The prime minister Shaukat Aziz said not a single body of a woman or child had been found. But the army said it had found 19 charred corpses - apparently killed in suicide attacks or petrol bomb accidents - that were impossible to identify.

In a remote village in southern Punjab Maulana Abdul Aziz, the Red Mosque's chief cleric caught fleeing under a burka, gave an incendiary graveside oration for his brother, Abdul Rashid Ghazi, who died in a hail of bullets on Tuesday. "We can let our necks be severed, but we cannot bow down before oppressive rulers. Our struggle will continue. There are many Ghazis living to be martyred," he said. "God willing, Pakistan will have an Islamic revolution soon." Twenty-four hours after military operations ended the army conducted the first tours of the compound. Reporters found evidence of a fierce battle.

The militants made their last stand in Jamia Hafsa, a multistorey girls' school that dominates the mosque compound. Bullet holes and shrapnel marks peppered the walls of courtyards, classrooms and dormitories. The acrid whiff of teargas hung in the air. Blackened walls marked a room where a suicide bomber exploded in the face of advancing commandos. "We found his head in the courtyard," said one military official.

A warped locker beside a blasted wall marked the spot where the rebels' leader, Ghazi, had died. A stash of rifles, gas masks and bullets offered a glimpse of the militants' arsenal, while piles of jihadist CDs were all that remained of their efforts to turn Pakistan into a sharia-law state.

But equally remarkable was the absence of evidence that many people had died. Every trace of blood had been scrubbed from the mosque walls. Only a faint smell of teargas lingered. The scene contrasted with reports in national newspapers in which official sources described piles of "hundreds" of bodies and an overwhelming stench of rotting flesh.

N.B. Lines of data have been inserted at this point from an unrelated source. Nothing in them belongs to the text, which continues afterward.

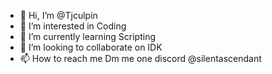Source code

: - 👋 Hi, I’m @Tjculpin
- 👀 I’m interested in Coding 
- 🌱 I’m currently learning Scripting 
- 💞️ I’m looking to collaborate on IDK
- 📫 How to reach me Dm me one discord @silentascendant
  

<!---
Tjculpin/Tjculpin is a ✨ special ✨ repository because its `README.md` (this file) appears on your GitHub profile.
You can click the Preview link to take a look at your changes.
--->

Army officials admitted they had "sanitised" the mosque before media visits but denied that the death toll had been falsified.

Gen Musharraf's security forces are braced for a possible violent backlash. There are already signs of unrest. Suicide bombers killed seven people, three of them policemen, in two attacks in North West Frontier province. More attacks are feared today. Analysts questioned whether he has the will or ability to follow through on his promises of madrasa reform. After previous crises - most notably the July 7th bombings in Britain, when several of the attackers were reported to have trained in Pakistan - the president promised change, but the results have disappointed.